Ao longe, gritos da cidade,
brados dos desalmados
estrangulam a noite.
O silêncio dos famintos
a querer pão e trabalho
desafinam a trilha do dia.
A feira está às moscas,
as mãos, vazias
A fábrica, lacrada e sombria
Surda é a voz do mercado
E crônica a fome, a sede, o medo.
* Ewaldo Schleder Filho nasceu em Curitiba, estudou Direito, Jornalismo e Publicidade. Quase a totalidade de seus escritos encontra-se em jornais e revistas – nacionais e algumas internacionais. Integrou a coletânea Dez Poetas do Sul e co-editou o livro Mercosul no Divã.
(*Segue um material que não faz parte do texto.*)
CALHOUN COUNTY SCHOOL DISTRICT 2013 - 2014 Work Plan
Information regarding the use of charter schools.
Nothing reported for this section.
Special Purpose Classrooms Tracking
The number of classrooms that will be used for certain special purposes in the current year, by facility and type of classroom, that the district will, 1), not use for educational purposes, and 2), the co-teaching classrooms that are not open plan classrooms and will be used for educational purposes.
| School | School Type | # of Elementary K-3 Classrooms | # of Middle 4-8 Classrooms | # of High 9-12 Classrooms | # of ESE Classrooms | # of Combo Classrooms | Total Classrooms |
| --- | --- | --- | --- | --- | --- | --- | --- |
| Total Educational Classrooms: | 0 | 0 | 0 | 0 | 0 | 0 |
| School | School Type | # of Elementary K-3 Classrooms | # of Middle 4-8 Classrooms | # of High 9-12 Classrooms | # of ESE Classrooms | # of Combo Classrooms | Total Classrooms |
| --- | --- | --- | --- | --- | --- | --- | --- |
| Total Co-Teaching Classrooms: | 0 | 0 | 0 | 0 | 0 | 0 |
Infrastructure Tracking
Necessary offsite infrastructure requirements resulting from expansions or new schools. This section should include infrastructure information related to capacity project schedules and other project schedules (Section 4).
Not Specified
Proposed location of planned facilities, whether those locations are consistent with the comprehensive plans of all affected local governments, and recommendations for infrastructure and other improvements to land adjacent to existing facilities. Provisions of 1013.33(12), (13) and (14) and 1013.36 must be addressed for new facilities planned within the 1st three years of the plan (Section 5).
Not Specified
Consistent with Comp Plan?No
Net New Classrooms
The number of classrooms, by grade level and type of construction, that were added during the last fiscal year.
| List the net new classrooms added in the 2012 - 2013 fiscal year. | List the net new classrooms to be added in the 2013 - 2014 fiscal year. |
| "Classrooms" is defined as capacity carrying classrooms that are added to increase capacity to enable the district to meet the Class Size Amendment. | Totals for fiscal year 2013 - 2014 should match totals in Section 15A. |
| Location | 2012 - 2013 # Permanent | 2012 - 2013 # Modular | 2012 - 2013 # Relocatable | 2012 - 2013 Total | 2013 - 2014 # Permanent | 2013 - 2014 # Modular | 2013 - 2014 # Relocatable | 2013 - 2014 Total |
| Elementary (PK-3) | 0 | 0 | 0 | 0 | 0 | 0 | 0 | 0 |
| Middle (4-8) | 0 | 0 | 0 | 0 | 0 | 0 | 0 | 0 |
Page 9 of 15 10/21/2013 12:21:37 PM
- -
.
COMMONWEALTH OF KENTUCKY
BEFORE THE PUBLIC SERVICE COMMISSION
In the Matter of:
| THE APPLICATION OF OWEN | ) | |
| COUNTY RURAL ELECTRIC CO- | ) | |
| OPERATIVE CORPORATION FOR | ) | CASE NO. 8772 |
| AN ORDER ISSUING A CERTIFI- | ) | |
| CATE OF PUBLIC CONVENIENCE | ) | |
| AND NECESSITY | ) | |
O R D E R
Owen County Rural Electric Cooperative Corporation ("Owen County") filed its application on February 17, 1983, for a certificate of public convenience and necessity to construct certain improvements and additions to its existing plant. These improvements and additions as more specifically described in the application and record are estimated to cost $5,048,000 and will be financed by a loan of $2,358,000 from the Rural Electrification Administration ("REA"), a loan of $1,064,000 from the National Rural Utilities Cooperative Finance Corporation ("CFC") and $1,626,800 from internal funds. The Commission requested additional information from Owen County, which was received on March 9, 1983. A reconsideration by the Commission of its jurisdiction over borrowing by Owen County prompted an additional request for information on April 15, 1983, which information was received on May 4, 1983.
Foi premiado pela Fundação Cultural de Curitiba, curadoria de Décio Pignatari, com o clipoema Ezra Pound.
Entrega mulheres,
homens e meninos.
A nudez de um lado,
os cabelos do outro.
O pátio gira, gira
toca o infinito.
A palha aninha os corpos.
Insensíveis ao choque,
seguem as horas dos sinos.
– Colônia de Barbacena: não sabemos nada sobre isso.
No trem das Gerais,
o jogo do infortúnio.
Entrega ferro, nióbio,
tantalita e manganês.
Lavra a cava,
infiltra o desalmamento.
Choca-da-mata, águia-cinzenta
batem asas ao silêncio.
O peixe salta
no último redemoinho.
Mais dia menos dia, lá vai o Rio.
– Mariana, Brumadinho: não sabemos nada sobre isso.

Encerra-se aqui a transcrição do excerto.